*Passage*
----------------------------------------

R: Empirical Best Linear Unbiased Predictor

EBLUP {qape}

R Documentation

Empirical Best Linear Unbiased Predictor

Description

The function computes the value of the EBLUP of the linear combination of the variable of interest under the linear mixed model estimated using REML.

Usage

EBLUP(YS, fixed.part, random.part, reg, con, gamma, weights, estMSE)

Arguments

`YS`	values of the variable of interest observed in the sample.
`fixed.part`	fixed-effects terms declared as in lmer object.
`random.part`	random-effects terms declared as in lmer object.
`reg`	the population matrix of auxiliary variables named in fixed.part and random.part.
`con`	the population 0-1 vector with 1s for elements in the sample and 0s for elements which are not in the sample.
`gamma`	the population vector which transpose multiplied by the population vector of the variable of interest gives the predicted characteristic. For example, if gamma is the population vector of 1s, the sum of the values of the variable of interest in the whole dataset is predicted.

----------------------------------------

*Extracted material*
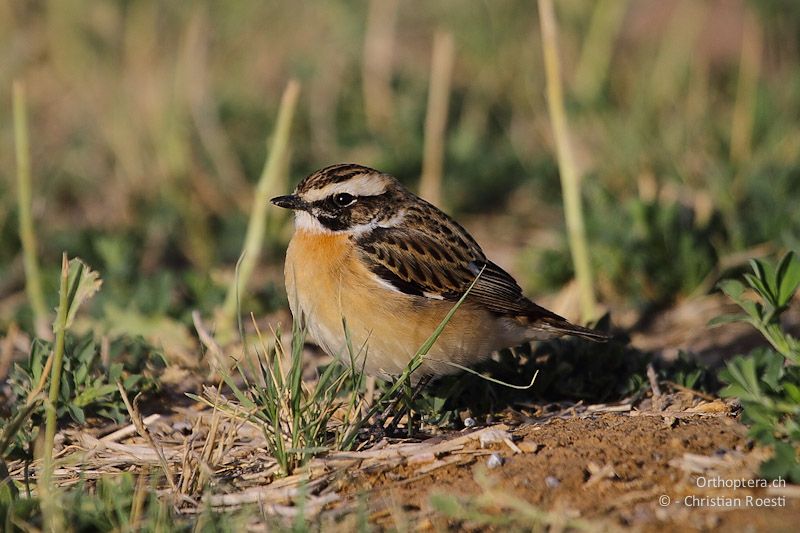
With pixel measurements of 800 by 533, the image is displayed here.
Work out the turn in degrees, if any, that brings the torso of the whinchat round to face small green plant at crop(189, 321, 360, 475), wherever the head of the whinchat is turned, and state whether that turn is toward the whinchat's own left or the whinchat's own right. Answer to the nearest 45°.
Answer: approximately 90° to the whinchat's own left

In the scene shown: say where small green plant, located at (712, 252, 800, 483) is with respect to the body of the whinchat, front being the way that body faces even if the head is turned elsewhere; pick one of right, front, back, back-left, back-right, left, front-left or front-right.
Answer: back-left

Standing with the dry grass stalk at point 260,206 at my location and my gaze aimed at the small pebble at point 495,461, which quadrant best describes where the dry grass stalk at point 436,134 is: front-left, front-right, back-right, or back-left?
back-left

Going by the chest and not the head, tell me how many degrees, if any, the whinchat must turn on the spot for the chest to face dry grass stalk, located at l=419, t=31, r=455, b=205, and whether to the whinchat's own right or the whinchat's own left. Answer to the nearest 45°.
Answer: approximately 90° to the whinchat's own right

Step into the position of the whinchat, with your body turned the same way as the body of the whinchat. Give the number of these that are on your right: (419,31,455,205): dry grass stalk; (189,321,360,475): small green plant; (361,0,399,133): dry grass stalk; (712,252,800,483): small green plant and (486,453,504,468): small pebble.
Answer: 2

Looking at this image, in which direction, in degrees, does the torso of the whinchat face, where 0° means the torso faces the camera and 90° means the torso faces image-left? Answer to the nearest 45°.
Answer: approximately 90°

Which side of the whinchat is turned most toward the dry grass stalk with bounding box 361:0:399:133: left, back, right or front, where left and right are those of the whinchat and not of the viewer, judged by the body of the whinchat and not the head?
right

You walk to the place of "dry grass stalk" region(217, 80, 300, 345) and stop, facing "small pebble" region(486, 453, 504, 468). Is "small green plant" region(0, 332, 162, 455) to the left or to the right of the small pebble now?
right

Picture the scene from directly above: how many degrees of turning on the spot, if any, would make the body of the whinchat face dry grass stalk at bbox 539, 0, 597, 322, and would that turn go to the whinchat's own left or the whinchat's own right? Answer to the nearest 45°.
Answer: approximately 135° to the whinchat's own right

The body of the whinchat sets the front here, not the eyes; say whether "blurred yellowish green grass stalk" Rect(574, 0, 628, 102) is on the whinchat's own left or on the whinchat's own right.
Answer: on the whinchat's own right

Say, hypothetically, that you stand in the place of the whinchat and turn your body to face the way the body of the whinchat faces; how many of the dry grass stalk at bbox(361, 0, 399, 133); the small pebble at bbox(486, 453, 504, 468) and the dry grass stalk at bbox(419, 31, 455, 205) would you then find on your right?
2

----------------------------------------

*What is being asked*
Tell whether each statement agrees with the EBLUP documentation above. For each, answer yes or no and quote the words that settle it. (a) The linear mixed model is estimated using REML. (b) In con, a 1 marks a unit outside the sample. (c) Setting gamma to a population vector of 1s predicts the mean of the variable of interest.

*Answer box*
(a) Yes: "under the linear mixed model estimated using REML."
(b) No: "with 1s for elements in the sample and 0s for elements which are not in the sample."
(c) No: "if gamma is the population vector of 1s, the sum of the values of the variable of interest in the whole dataset is predicted."